Estratto della fonte →
Lo Stato, per quanto come istituzione sia qualcosa di astratto, è il
risultato di menti umane naturalmente dotate di una morale religiosa
o filantropica, sarebbe inconcepibile, dunque, pensare alle sue leggi
avulse da un senso umanitario.
Con l'idea di laicità
dello Stato non si può giustificare un comportamento disumano. Mi sembra
che non “possa avere ingresso la pena di morte”, (idea “inumana”
e, come anche detto, “cinica”), se concepissimo lo Stato, come
un buon padre di famiglia, che dovrebbe attivarsi responsabilmente in
opere di prevenzione, per aiutare gli individui a non sbagliare.
Per quanto concerne
il nostro, mi compiaccio che nell'ordinamento giuridico non sia prevista
la pena di morte e temo che dell'articolo n° 27 si sia data un'errata
interpretazione.
Tutte altre sfere
e competenze tocca invece l'argomento sullo “scadimento terribile
della civiltà giuridica” di un Paese, quando un testo sacro coincide
con la legge.
Si è riportato
un passo della Bibbia non solo e non tanto per il mero valore religioso,
quanto per citare un testo di sicura conoscenza (è il testo più diffuso
al mondo) e per sottolineare come l'uomo già da millenni, già dalle
primissime civiltà, abbia tentato di abolire, o almeno attenuare, l'ancestrale
pseudo-giustizia, la più istintiva, la vendetta, quella che per me rappresenta
reale “scadimento di civiltà giuridica”.

Righe di dati →

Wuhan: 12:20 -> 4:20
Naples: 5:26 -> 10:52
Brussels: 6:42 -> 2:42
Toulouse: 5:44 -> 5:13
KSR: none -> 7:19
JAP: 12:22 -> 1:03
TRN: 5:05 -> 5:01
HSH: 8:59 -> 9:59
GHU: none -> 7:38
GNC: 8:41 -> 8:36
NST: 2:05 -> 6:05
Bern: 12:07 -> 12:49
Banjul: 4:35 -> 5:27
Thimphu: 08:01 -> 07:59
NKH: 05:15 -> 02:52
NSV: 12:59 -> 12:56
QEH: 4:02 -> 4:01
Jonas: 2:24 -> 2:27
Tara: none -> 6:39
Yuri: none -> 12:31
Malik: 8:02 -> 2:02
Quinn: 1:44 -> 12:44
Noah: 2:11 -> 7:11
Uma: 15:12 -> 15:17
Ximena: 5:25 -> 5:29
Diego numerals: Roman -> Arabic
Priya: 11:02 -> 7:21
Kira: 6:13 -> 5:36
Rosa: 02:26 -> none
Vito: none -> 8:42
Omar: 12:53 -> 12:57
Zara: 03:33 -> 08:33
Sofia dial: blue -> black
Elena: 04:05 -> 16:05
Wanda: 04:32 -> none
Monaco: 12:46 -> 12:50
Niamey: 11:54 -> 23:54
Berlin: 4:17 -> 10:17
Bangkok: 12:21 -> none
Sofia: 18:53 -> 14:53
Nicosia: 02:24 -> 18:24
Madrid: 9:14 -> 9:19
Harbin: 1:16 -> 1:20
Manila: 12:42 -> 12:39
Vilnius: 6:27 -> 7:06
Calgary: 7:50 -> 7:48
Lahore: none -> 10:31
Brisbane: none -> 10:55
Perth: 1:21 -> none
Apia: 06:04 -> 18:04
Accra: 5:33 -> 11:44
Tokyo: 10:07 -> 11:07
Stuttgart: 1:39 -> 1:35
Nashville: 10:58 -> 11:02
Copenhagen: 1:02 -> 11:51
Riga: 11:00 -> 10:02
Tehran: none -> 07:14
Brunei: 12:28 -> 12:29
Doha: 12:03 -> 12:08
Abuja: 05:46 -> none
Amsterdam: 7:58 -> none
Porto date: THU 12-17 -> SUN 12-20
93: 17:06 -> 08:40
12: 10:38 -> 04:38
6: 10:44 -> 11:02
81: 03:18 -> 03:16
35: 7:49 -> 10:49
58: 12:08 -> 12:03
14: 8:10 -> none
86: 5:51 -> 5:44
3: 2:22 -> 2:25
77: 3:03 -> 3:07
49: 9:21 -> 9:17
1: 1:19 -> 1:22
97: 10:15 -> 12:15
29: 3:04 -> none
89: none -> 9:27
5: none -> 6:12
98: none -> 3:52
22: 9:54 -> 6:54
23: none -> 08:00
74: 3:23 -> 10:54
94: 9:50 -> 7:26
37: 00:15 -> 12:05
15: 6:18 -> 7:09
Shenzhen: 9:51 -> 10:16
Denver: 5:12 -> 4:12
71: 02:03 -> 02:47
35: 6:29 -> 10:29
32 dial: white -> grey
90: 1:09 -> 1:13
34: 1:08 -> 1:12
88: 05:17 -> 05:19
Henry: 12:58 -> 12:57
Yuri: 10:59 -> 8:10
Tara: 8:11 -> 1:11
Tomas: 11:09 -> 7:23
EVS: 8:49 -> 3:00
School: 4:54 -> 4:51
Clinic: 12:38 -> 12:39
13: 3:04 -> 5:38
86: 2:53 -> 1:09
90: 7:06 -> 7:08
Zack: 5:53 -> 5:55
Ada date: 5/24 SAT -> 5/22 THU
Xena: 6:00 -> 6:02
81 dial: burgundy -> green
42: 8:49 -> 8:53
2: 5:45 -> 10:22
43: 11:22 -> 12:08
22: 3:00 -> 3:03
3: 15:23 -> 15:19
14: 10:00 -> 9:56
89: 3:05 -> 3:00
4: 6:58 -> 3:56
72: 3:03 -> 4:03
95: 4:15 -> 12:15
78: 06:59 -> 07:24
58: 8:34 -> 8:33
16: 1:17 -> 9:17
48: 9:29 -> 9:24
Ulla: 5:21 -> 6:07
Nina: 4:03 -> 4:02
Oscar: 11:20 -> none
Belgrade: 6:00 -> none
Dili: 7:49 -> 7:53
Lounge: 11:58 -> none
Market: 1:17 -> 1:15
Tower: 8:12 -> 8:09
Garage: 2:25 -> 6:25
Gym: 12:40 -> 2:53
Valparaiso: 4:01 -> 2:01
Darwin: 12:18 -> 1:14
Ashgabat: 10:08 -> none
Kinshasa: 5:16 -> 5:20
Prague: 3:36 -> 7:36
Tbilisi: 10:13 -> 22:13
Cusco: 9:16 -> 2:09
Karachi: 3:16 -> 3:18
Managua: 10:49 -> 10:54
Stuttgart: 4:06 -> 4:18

Cose da fare →
• 1. Indica se ciascuna affermazione concorda con il testo, rispondendo sì o no e citando alla lettera le parole del testo che lo stabiliscono.
(a) Nell'ordinamento giuridico del nostro Paese la pena di morte non è prevista.
(b) Il passo della Bibbia è stato riportato soprattutto per il suo valore religioso.
(c) La Bibbia viene definita il testo più diffuso al mondo.
• 2. Riporta parola per parola il passo del testo che va da "e, come anche" fino a "interpretazione." incluso.
Per rispondere si usa soltanto il testo.

Risposte finali →
• 1.
(a) Sì: "mi compiaccio che nell'ordinamento giuridico non sia prevista la pena di morte".
(b) No: "non solo e non tanto per il mero valore religioso".
(c) Sì: "è il testo più diffuso al mondo".

• 2.
e, come anche detto, “cinica”), se concepissimo lo Stato, come
un buon padre di famiglia, che dovrebbe attivarsi responsabilmente in
opere di prevenzione, per aiutare gli individui a non sbagliare.
Per quanto concerne
il nostro, mi compiaccio che nell'ordinamento giuridico non sia prevista
la pena di morte e temo che dell'articolo n° 27 si sia data un'errata
interpretazione.